CRFEntityExtractor and large lookup tables

Hello (btw, I just joined the forum), at the moment have a lookup table with about 10000 names.

Finding every name entity works fine with RegexEntityExtractor, but I would like to use groups and/or roles of the entities too. For that I need CRFEntityExtractor. But finding finding all the names in the lookup table seems to be quite hard, quite many training examples are needed in the nlu.yml file.

Names like “Leonardo da Vinci” are sometimes put in two person entities, but adding several training examples with names like that seems to help a lot.

I will probably generate more names in the future meaning even more training examples. It seems a bit uncertain, that will the CRFEntityExtractor find all the names from the lookup table.

The reason for the entity groups is, that the bot should handle questions like this: “When were Marie Curie and Albert Einstein born and when did Leonardo da Vinci die?”

Marie Curie and Albert Einstein would have group “born” and Leonardo da Vinci group “died”. Now it would be easy to retrieve birthdays and death day in actions.py to right people.

I would like to ask, is there any particular philosophy behind training examples on finding all the names in large lookup tables with CRFEntityExtractor?

If I will have in the future, say 70000, full names in the lookup table(s), is there any good strategy for the training examples?

1 Like

It is better to use a pre-trained model if there is one available. This avoids the need to train your own model every time a change is made. Spacy does a good job of extracting names so I suggest use that as a base. If there are names that are missed then either add those as examples to DIET or as lookups. If you want to restrict to specific names then lookup the extracted entities in an in-memory dictionary.

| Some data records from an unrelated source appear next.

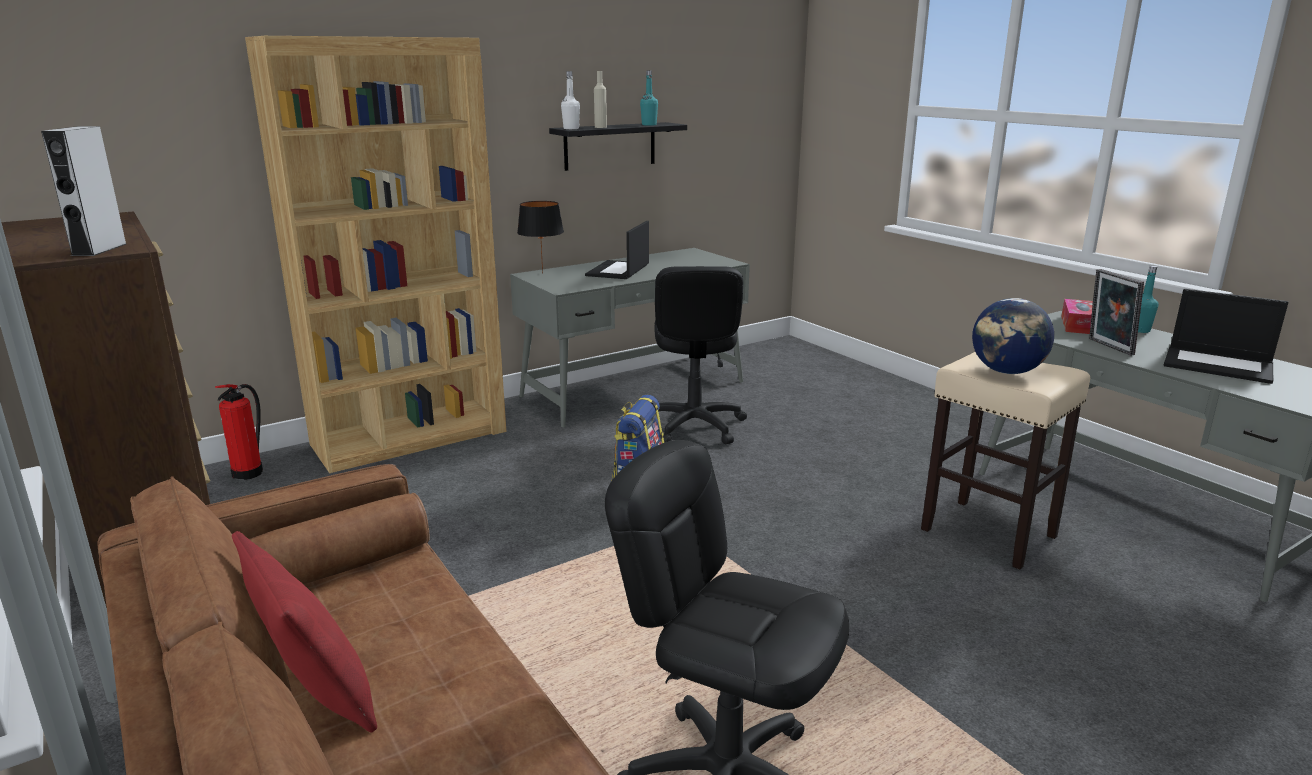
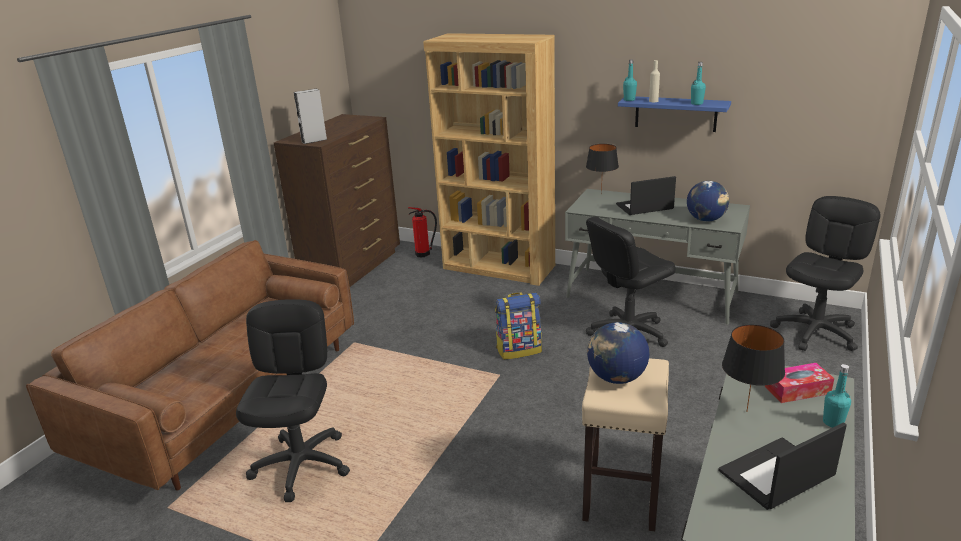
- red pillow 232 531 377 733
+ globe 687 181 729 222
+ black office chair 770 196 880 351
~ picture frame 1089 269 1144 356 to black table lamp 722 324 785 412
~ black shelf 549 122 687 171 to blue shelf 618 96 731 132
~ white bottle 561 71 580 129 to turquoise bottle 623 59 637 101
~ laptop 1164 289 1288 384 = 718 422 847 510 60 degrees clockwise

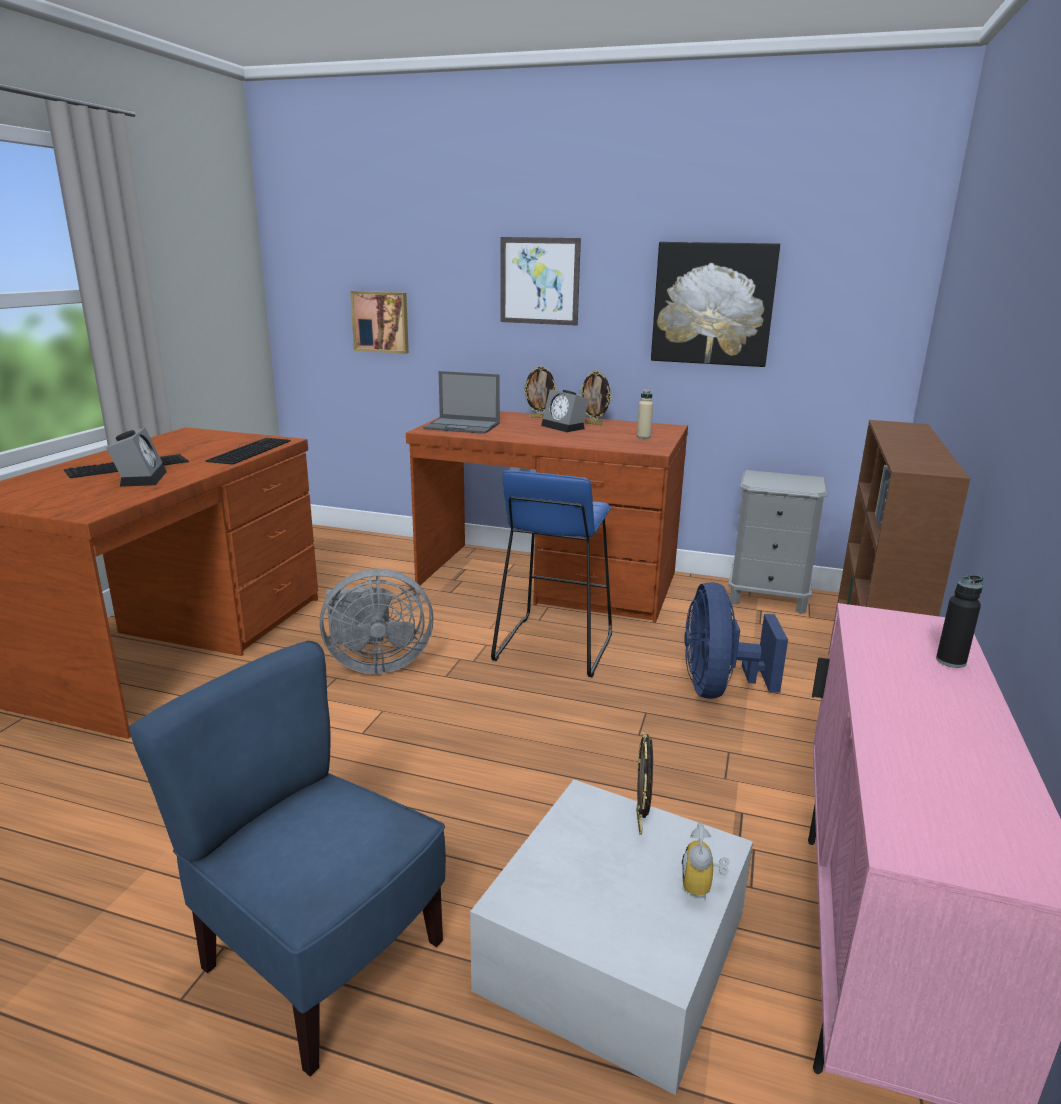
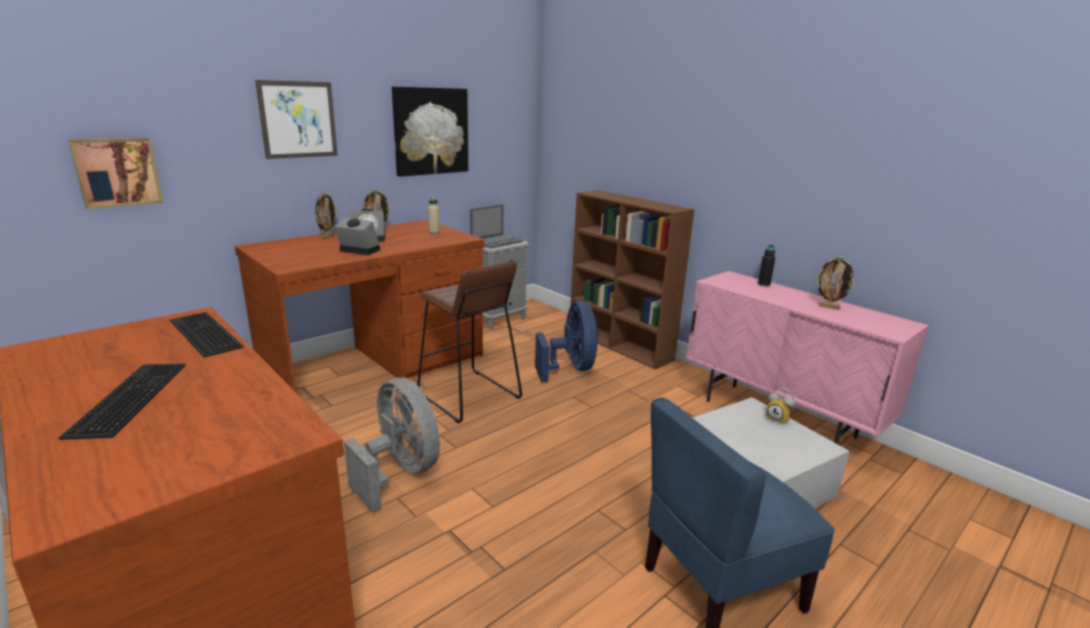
~ alarm clock 107 427 167 487 to 335 218 380 255
~ laptop 423 371 500 434 to 470 205 523 249
~ picture frame 636 732 653 835 to 816 256 855 310
~ blue stool 491 470 612 677 to brown stool 417 261 522 423
~ grey fan 320 569 433 674 = 344 378 440 512 60 degrees counterclockwise
~ blue fan 684 582 788 699 = 535 301 598 382 135 degrees counterclockwise

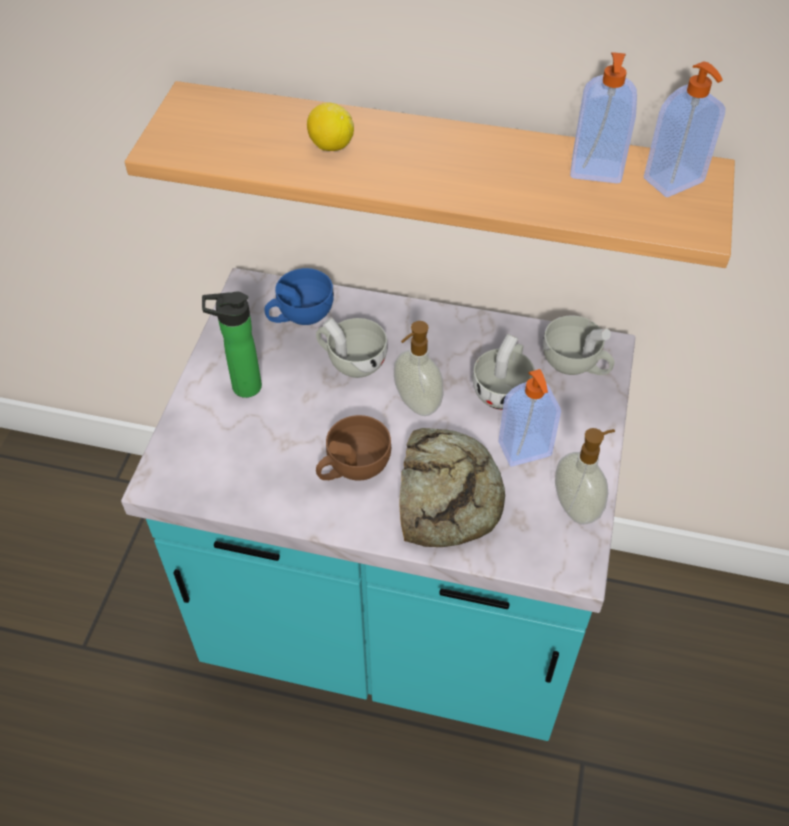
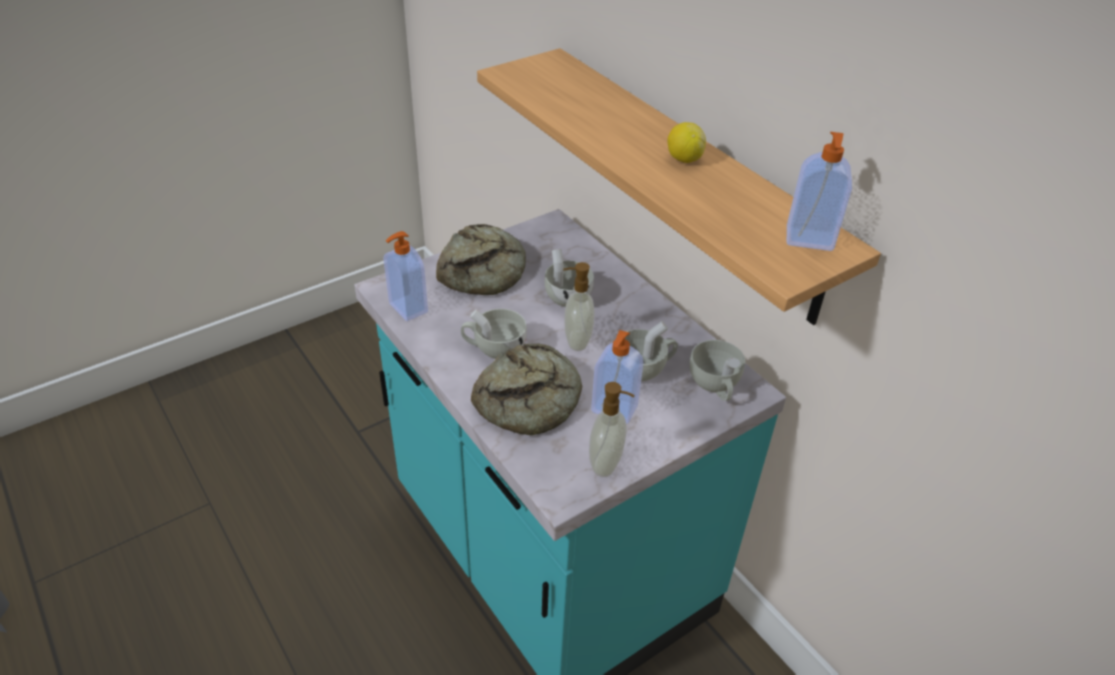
- blue cup 265 268 334 325
~ lemon 307 103 354 151 to 667 122 706 163
~ soap dispenser 570 52 637 183 to 384 231 428 321
~ bottle 202 292 262 398 to bread 436 224 526 295
~ brown cup 316 415 391 481 to white cup 461 309 527 359

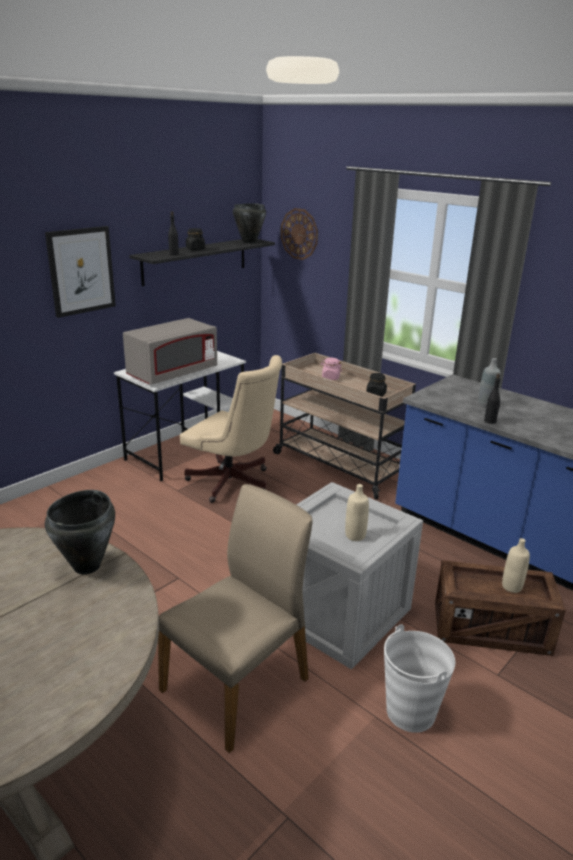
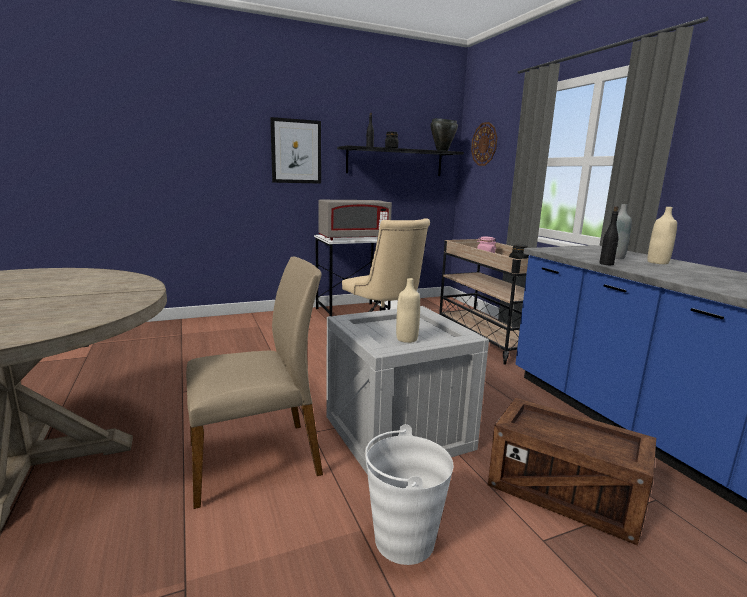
- black cooking pot 45 490 115 574
~ beige bottle 502 538 530 593 to 647 207 677 264

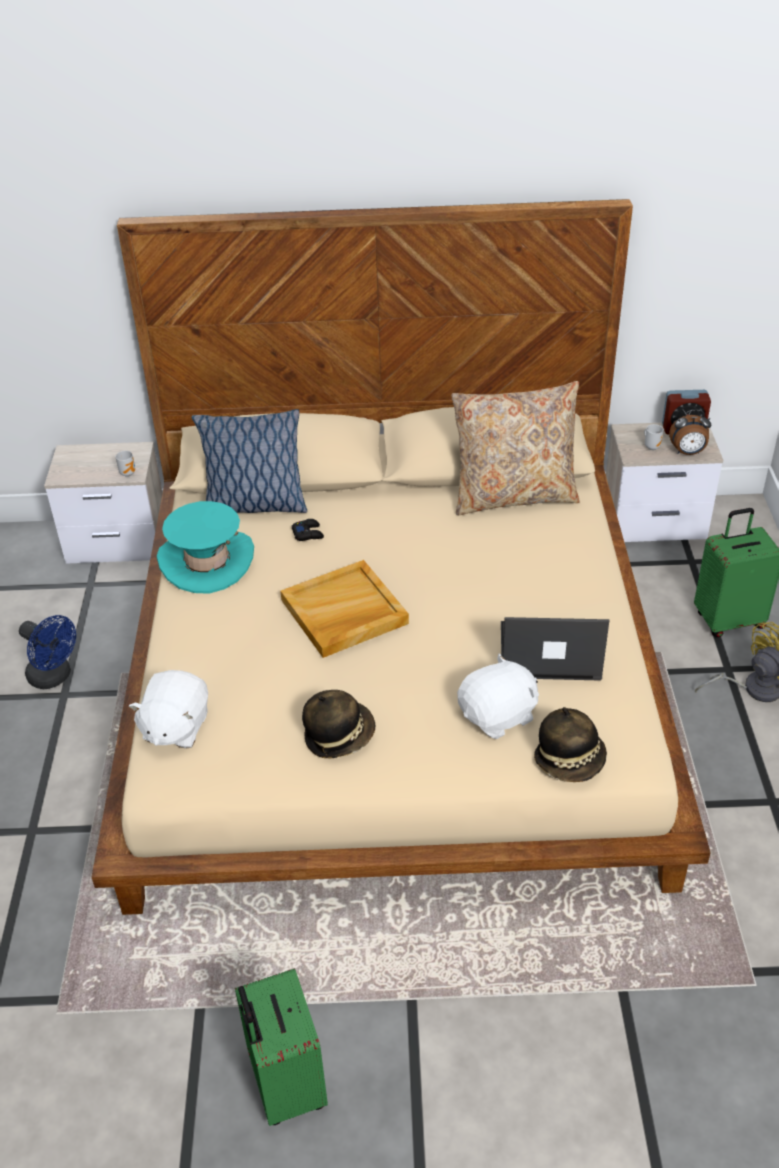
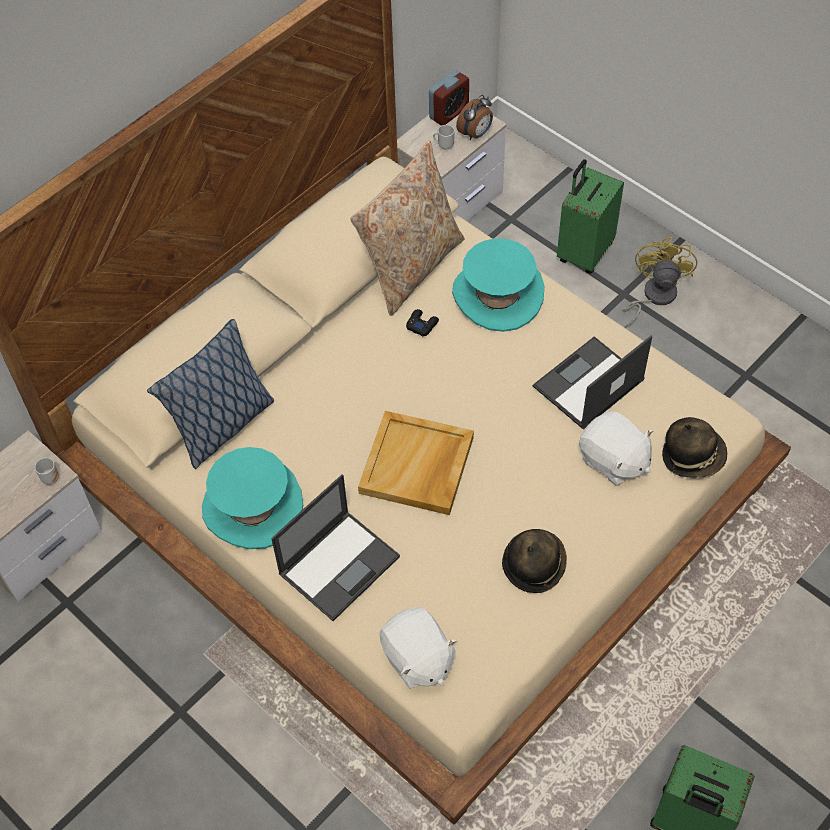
- blue fan 19 615 76 689
+ laptop 271 474 400 621
+ turquoise hat 452 238 544 332
~ black game controller 292 519 324 541 to 406 309 439 336
~ white plush toy 457 653 539 739 = 579 411 654 486 120 degrees clockwise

Spacy seemed to extract the names correctly, but I didn’t get the entity groups when using Spacy. I’m beginner especially with the config.yml’s pipeline related things, so I don’t know if I did something wrong. :slight_smile:

According to the documentation only the CRFEntityExtractor and DIETClassifier can extract entities with groups and roles.

To my first post I would like to add a question, that does the following help the CRFEntityExtractor find the names from a lookup table:

[nlu.yml]
- regex: PERSON
  examples: |
    - ^[\w'\-,.][^0-9_!¡?÷?¿/\\+=@#$%ˆ&*(){}|~<>;:[\]]{2,}$

I found the above regex pattern from Stackoverflow. If in addition regex pattern can help the CRFEntityExtractor to find the names from a lookup table, can anyone suggest perhaps a better working pattern?

Because the RegexEntityExtractor seems to find with 100% accuracy the entities from lookup tables, I wonder that is it possible to use both RegexEntityExtractor and CRFEntityExtractor so, that RegexEntityExtractor “gives” data to CRFEntityExtractor and the CRFEntityExtractor would give both the name entities and the groups related to them? (This question probably proves, that I’m just a beginner with pipeline :slight_smile: )

Perhaps instead of groups you could use intents e.g. an intent to ask about birth and another about death; or use the entities to look up data on the person then apply a question-answering model to extract the answer from that data.